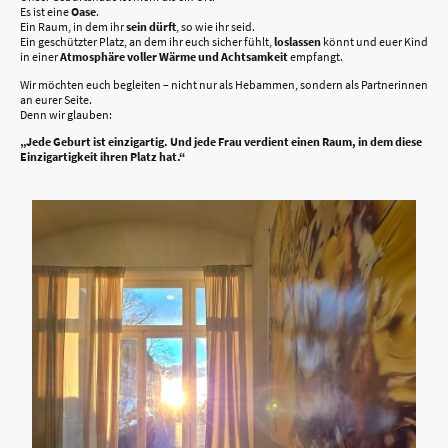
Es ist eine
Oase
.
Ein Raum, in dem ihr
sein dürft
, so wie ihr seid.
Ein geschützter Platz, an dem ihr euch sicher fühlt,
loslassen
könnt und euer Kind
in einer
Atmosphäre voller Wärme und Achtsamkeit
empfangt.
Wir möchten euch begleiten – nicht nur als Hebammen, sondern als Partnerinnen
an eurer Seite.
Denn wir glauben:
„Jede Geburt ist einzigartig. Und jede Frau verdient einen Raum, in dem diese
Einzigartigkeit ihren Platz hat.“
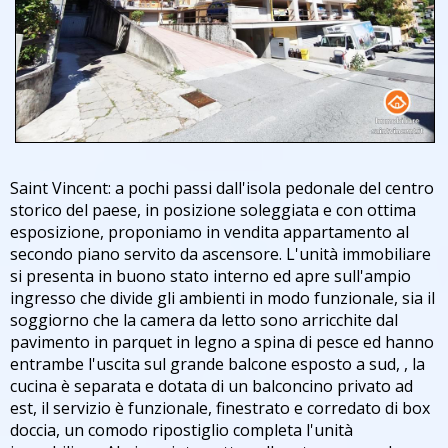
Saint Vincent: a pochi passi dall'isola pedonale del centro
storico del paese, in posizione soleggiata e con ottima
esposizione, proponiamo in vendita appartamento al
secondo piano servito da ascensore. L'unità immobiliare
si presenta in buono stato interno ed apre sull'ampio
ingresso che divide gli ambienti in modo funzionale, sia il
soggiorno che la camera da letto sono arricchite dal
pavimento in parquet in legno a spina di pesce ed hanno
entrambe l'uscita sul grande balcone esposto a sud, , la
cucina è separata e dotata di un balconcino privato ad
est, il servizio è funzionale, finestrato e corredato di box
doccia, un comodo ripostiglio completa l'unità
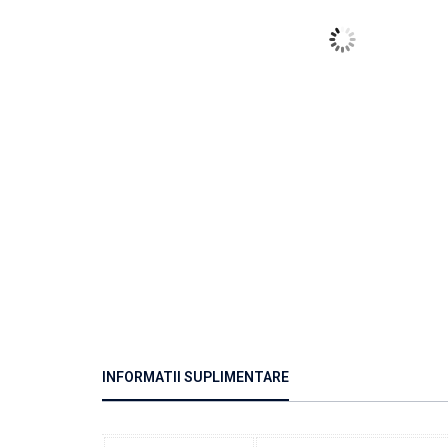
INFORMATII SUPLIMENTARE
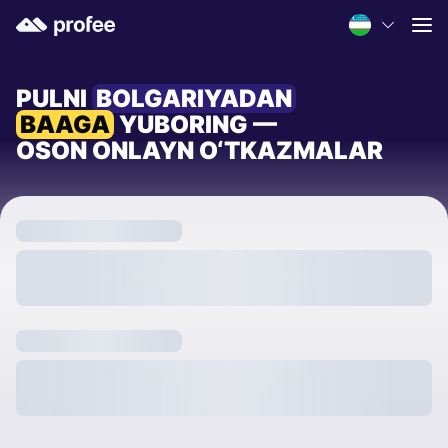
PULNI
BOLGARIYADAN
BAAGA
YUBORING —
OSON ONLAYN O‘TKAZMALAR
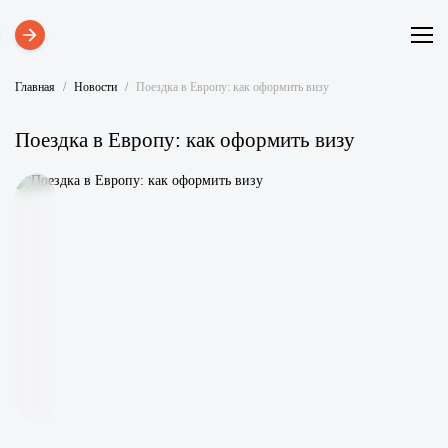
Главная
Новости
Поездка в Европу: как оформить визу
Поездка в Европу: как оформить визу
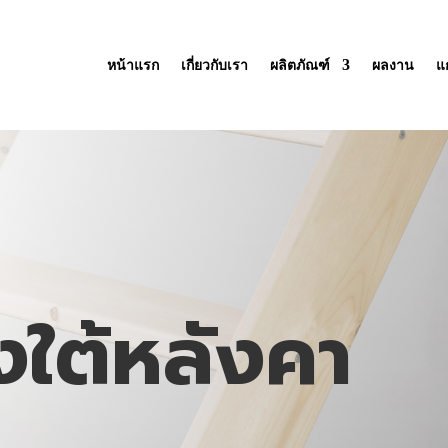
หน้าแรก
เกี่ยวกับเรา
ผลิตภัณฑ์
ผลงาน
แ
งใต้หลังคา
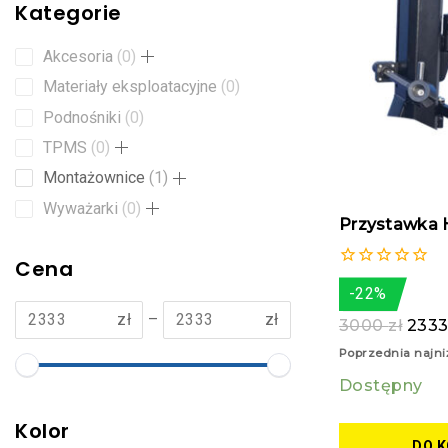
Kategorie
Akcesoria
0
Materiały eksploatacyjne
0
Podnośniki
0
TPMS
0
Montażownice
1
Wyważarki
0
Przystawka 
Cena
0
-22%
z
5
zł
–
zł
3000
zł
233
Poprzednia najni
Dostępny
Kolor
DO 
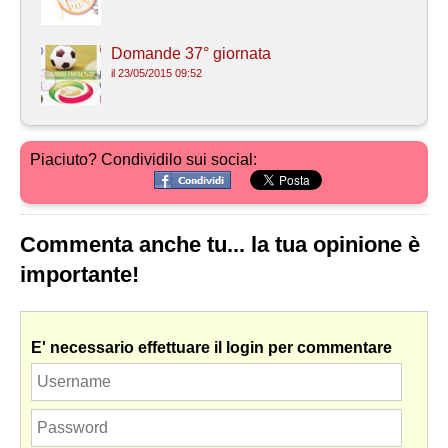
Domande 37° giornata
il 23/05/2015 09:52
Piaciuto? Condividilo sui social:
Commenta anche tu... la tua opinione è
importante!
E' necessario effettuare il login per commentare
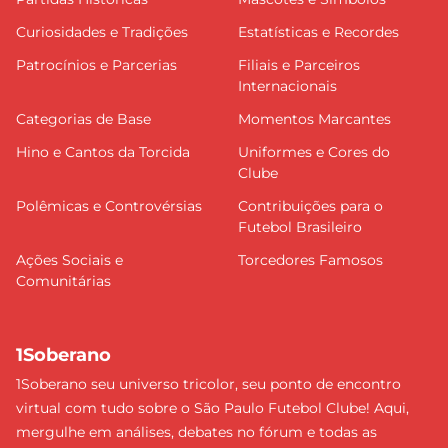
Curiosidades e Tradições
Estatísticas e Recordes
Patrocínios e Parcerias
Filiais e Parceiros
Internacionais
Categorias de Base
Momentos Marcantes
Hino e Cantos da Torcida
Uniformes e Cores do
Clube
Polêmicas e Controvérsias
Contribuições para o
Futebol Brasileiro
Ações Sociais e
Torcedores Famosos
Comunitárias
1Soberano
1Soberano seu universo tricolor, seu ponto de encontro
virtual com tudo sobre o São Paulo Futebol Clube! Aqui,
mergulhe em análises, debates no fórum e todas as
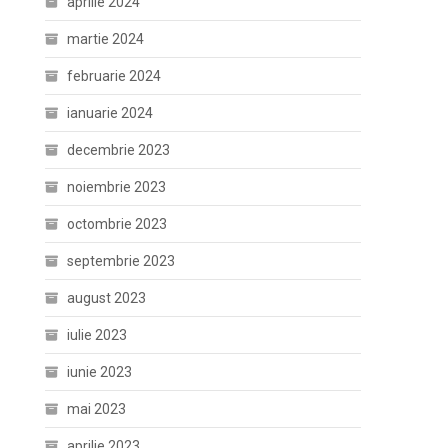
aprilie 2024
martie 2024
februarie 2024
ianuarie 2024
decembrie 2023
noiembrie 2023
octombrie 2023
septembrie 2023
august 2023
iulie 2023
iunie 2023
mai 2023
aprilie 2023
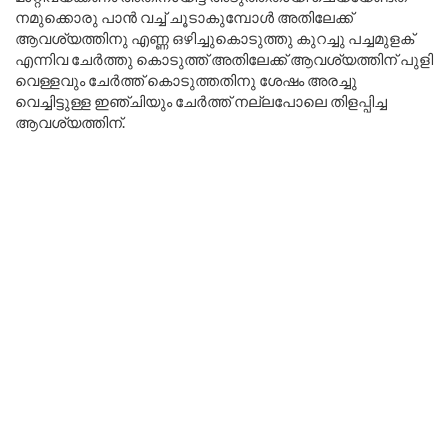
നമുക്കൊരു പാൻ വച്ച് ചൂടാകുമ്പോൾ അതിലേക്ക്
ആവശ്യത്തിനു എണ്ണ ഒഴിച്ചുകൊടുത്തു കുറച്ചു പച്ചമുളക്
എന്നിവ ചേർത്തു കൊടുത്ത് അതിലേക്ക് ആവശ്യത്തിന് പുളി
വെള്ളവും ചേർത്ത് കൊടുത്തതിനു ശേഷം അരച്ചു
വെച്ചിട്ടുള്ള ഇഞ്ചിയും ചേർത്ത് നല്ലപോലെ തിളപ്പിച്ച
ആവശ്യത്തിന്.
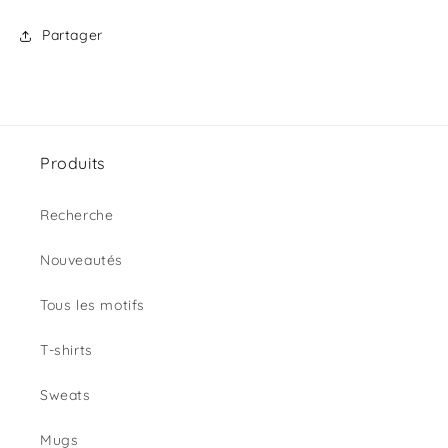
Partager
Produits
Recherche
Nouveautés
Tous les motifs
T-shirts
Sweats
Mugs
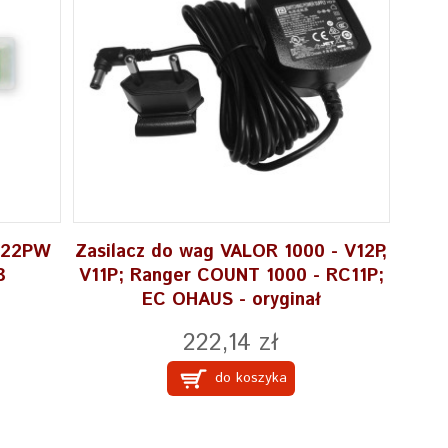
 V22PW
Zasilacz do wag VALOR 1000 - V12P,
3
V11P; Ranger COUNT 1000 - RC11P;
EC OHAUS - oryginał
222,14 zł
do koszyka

--

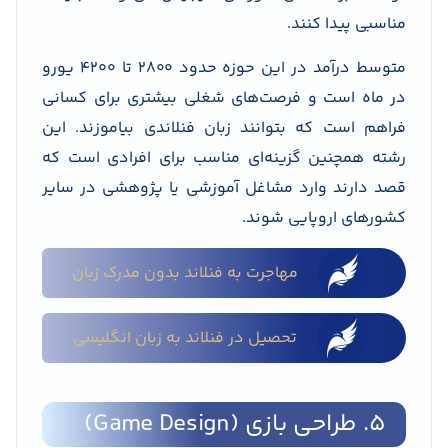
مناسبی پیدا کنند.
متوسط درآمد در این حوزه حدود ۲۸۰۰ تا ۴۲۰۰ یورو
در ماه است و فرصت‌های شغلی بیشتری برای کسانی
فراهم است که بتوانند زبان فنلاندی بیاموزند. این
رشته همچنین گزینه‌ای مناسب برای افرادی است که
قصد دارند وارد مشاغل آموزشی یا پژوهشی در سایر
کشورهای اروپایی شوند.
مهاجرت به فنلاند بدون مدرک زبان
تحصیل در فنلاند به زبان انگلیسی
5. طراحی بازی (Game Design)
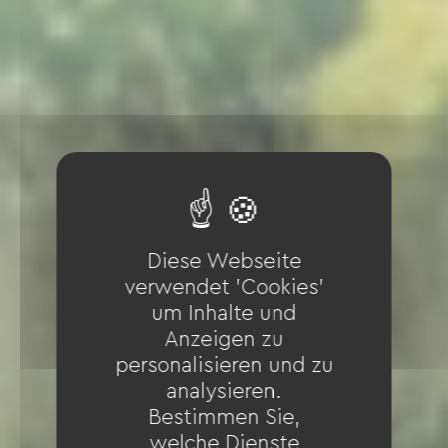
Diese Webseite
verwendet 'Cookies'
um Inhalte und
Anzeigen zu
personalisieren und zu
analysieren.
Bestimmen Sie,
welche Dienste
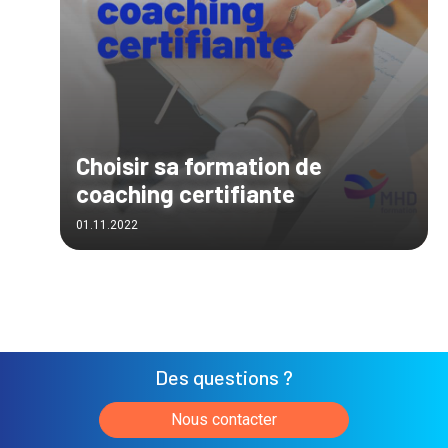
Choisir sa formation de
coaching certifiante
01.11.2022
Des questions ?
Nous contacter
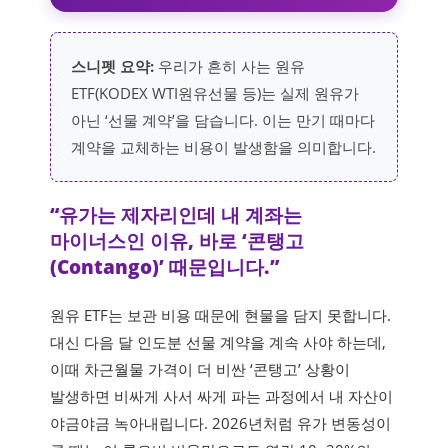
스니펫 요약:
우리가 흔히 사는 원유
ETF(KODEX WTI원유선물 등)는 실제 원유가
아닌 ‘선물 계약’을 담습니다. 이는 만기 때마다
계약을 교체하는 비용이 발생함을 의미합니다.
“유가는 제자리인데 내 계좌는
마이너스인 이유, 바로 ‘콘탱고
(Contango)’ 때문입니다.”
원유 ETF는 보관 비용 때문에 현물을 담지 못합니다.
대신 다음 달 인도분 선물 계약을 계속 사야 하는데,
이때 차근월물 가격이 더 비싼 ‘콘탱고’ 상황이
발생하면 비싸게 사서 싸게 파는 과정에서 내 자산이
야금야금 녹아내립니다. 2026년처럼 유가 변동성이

--

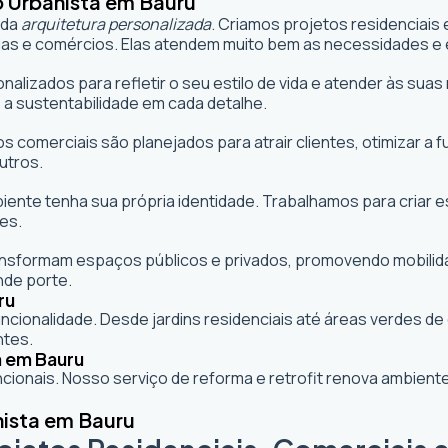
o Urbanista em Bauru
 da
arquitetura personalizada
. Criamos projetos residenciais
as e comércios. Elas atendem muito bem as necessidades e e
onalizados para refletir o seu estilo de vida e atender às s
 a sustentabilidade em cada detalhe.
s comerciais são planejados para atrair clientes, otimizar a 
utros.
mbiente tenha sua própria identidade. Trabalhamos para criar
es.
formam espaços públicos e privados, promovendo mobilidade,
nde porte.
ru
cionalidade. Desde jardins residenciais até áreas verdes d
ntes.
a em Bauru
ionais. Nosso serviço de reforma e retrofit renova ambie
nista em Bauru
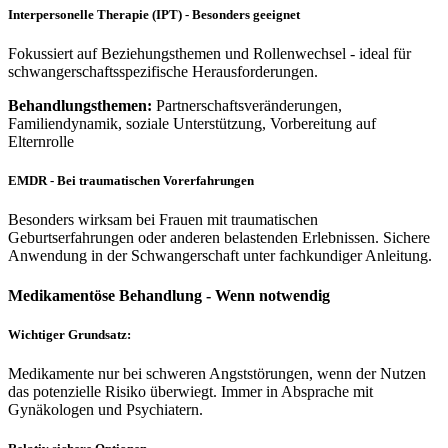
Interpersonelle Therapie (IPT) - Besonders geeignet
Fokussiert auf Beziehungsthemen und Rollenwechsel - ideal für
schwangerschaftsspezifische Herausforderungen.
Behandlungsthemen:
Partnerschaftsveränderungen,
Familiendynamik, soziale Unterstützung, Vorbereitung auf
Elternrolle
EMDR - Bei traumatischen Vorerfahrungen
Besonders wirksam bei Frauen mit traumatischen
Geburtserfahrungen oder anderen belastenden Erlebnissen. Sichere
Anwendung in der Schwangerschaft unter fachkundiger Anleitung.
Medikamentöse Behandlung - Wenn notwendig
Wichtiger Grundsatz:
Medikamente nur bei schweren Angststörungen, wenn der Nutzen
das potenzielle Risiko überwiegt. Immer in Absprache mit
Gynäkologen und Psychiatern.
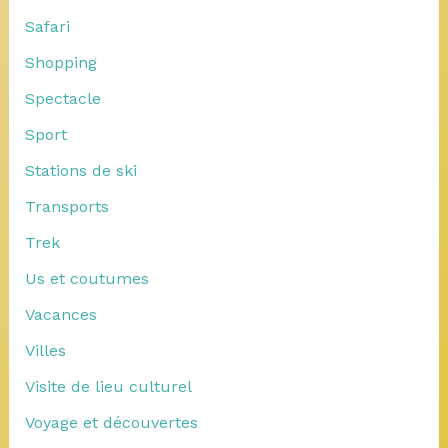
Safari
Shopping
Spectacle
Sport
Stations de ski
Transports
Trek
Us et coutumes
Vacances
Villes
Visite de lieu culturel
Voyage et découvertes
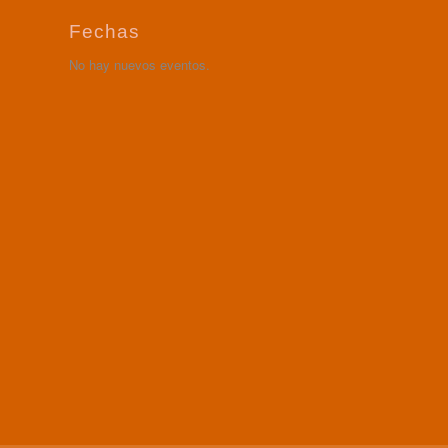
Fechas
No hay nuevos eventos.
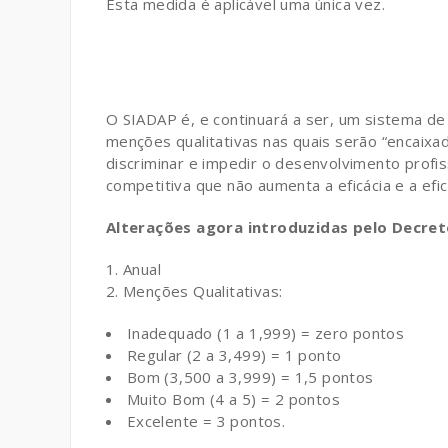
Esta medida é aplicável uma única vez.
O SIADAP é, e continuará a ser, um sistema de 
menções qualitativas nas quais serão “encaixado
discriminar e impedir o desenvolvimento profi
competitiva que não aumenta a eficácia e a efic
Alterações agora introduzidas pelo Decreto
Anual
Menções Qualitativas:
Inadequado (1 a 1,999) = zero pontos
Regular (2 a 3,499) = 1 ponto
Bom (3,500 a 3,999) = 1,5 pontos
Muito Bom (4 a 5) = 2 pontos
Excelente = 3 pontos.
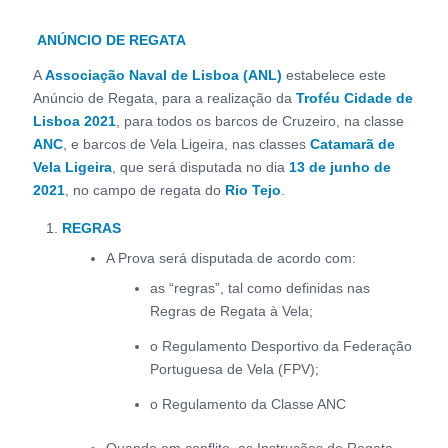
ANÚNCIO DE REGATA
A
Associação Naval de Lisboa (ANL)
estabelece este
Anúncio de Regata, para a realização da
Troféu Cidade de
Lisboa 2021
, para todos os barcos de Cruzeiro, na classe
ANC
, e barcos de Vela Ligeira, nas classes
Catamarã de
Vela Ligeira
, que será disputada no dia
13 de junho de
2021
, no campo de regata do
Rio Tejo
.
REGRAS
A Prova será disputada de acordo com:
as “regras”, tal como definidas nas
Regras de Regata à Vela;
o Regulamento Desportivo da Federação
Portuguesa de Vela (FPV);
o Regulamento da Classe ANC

- [Exercise description]: Rewrite the lines from the line with "Saint Vincent: a" to the line with "si presenta in", changing "appartamento" to "alloggio" and keeping everything else the same.

- [Solution to this task]:
Saint Vincent: a pochi passi dall'isola pedonale del centro
storico del paese, in posizione soleggiata e con ottima
esposizione, proponiamo in vendita alloggio al
secondo piano servito da ascensore. L'unità immobiliare
si presenta in buono stato interno ed apre sull'ampio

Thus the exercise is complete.